Several European cities have introduced “day caps” to regulate short-term rentals in response to the rise of home-sharing platforms like Airbnb. How effective are they?
Sonja Gensler is Professor of Marketing, and Nadine Riedel Professor of Economics, at the University of Münster. Andrea Schneider is Assistant Professor of Economics at Jönköping University
Cross-posted from LSE EUROPP
Photo: Ian Capper/Creative Commons
Several European cities have introduced “day caps” to regulate short-term rentals in response to the rise of home-sharing platforms like Airbnb. But do these measures do more harm than good? Drawing on a new study of short-term rental regulations in Berlin, Hamburg and Munich, Sonja Gensler, Nadine Riedel and Andrea Schneider explore how day caps affect residents, hosts, guests and platform providers.
As urban areas face housing shortages and the disruption of local communities, regulators have turned to measures like “day caps”, which limit the number of days a property can be rented out through platforms such as Airbnb. In a new study, we examine three major cities in Germany that have implemented day caps to mitigate the negative impacts attributed to short-term rentals. Four key findings emerge from our analysis.
Targeted and non-targeted hosts left Airbnb
Our first finding is that there was a noticeable decline in Airbnb listings and bookings, affecting both targeted hosts – those who frequently rent out their properties – and non-targeted hosts, who did not rent out their properties frequently before the regulation. The reservation days of occasional hosts decreased between 26.27% and 51.89% depending on the city in focus. Targeted hosts experienced a similar decline.
While the impact of the short-term rental regulations on targeted hosts is highly intuitive, the decline in reservation days and the number of active properties of non-targeted hosts is more surprising. The adverse reactions of occasional hosts partly stem from reduced expectations regarding future short-term rental revenue potential. Additionally, registration costs and non-monetary burdens resulting from the regulations may have further encouraged occasional hosts to exit the market.
Almost no effect on long-term rental markets
Second, contrary to expectations, the regulations had little impact on the availability and pricing in the long-term rental market, suggesting that the assumed benefits of such policies might be overestimated.
Even if, quite unrealistically, all exits from the short-term rental market, including those of occasional non-targeted Airbnb properties, triggered a one-to-one rise in the number of properties used for long-term residential purposes, the total increase would still be small relative to cities’ housing needs. Effects of the studied short-term rental regulations and long-term rental prices are close to zero.
Lack of enforcement
Third, we found that while some targeted hosts left the market in response to the regulation, the average number of reservation days of remaining hosts did not shift substantially after the implementations of the day caps. This observation suggests that targeted hosts who remained in the market were non-compliant with the short-term rental regulation, renting out their properties for more days than allowed. Indeed, a significant portion of hosts did not comply with the regulations, highlighting challenges in enforcement and the effectiveness of these rules.

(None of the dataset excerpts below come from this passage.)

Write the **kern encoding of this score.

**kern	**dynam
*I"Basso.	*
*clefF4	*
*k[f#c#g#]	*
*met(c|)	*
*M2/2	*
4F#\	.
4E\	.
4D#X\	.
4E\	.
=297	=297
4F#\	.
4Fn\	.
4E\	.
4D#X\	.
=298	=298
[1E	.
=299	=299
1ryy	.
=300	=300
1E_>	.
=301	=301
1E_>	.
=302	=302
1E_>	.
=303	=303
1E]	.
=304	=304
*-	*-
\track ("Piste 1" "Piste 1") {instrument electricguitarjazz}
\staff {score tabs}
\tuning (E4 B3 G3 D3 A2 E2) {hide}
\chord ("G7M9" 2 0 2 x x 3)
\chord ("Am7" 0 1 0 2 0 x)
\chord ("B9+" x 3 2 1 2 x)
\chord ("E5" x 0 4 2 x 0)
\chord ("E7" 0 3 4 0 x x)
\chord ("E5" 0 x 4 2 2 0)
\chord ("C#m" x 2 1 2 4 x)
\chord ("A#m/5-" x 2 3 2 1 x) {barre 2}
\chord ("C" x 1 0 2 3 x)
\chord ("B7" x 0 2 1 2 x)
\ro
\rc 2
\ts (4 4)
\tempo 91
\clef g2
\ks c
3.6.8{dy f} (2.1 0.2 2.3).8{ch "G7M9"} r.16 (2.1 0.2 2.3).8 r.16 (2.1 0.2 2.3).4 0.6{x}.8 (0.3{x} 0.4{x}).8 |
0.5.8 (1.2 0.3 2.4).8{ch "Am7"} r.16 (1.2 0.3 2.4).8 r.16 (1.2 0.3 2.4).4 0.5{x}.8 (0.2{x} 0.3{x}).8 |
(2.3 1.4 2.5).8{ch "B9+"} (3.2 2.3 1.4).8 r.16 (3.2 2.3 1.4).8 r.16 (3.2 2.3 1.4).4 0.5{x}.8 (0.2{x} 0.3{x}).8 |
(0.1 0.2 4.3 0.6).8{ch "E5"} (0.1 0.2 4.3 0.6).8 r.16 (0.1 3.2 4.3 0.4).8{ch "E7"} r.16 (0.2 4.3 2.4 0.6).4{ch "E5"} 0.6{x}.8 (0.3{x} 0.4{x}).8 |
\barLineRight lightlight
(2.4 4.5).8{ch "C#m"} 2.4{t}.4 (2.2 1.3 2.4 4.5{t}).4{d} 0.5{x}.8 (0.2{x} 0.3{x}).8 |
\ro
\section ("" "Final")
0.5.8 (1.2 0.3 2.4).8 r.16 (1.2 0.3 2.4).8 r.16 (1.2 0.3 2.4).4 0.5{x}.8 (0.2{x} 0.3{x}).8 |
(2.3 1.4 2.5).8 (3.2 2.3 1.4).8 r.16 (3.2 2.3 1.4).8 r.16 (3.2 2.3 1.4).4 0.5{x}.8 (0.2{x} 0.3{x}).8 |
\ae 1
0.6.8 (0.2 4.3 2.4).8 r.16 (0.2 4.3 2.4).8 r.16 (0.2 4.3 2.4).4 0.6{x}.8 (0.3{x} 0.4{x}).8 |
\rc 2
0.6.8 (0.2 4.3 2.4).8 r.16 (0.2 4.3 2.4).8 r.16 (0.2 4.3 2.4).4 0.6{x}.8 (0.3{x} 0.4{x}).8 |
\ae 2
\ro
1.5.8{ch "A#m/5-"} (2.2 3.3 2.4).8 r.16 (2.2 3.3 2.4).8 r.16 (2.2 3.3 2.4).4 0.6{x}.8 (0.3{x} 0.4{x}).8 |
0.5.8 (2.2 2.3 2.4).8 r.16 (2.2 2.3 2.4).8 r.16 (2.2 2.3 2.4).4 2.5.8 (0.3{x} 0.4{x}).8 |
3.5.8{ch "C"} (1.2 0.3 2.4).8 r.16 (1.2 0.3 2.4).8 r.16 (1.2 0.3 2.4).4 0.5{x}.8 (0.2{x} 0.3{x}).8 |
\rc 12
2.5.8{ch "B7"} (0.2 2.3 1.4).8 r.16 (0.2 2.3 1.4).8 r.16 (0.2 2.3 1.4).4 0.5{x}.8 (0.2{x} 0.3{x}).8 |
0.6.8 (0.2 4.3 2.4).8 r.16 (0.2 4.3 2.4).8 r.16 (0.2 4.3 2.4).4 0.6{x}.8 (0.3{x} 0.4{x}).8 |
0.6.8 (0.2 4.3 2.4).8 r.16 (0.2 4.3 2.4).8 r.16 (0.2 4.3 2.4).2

Figure 1: Distribution of annual reservation days per property in Munich (2017, 2018, 2019)
Note: For more information, see the authors’ accompanying paper in the Journal of the Academy of Marketing Science.
For example, in Munich the distribution of reservation days is strikingly similar across the years 2017 (the year before short-term rentals were capped at 56 days per year) as well as in 2018 and 2019 (see Figure 1). In 2019, the number of active Airbnb properties in Munich declined, but it is mainly properties with fewer than 56 reservation days that dropped out of the market. Consequently, the share of properties that did not comply with the regulation increased to 46.6%.
A negative net welfare effect
Finally, the regulations had mixed impacts across different groups, with minimal benefits to residents and considerable disadvantages for hosts, guests, and the platform provider.
Our findings paint a complex picture of the short-term rental landscape. On the one hand, residents see little to no improvement in their long-term housing situations, challenging the primary goals of the regulations to protect resident welfare and housing availability.
On the other hand, guests face a moderate decline in welfare because of slightly higher prices and fewer choices, diminishing the appeal of platforms like Airbnb. Hosts are hit hard by reduced earnings (between 9.02% and 46.30% depending on the city in focus). As the short-term rental platform participates in hosts’ revenues through a fee system, the regulation-induced reduction in hosts’ revenues directly translates into a reduction in the revenues of the platform challenging the business model of home-sharing platforms.
Given that the overall welfare effects of day caps are likely to be negative, current regulatory approaches for short-term rentals require critical reevaluation. Simple day caps do not adequately balance community needs, housing availability and economic opportunities. As cities continue to navigate the challenges of the sharing economy, the welfare of various stakeholders – residents, hosts, guests and platform providers – must be considered to ensure a sustainable urban development and the future of the sharing economy.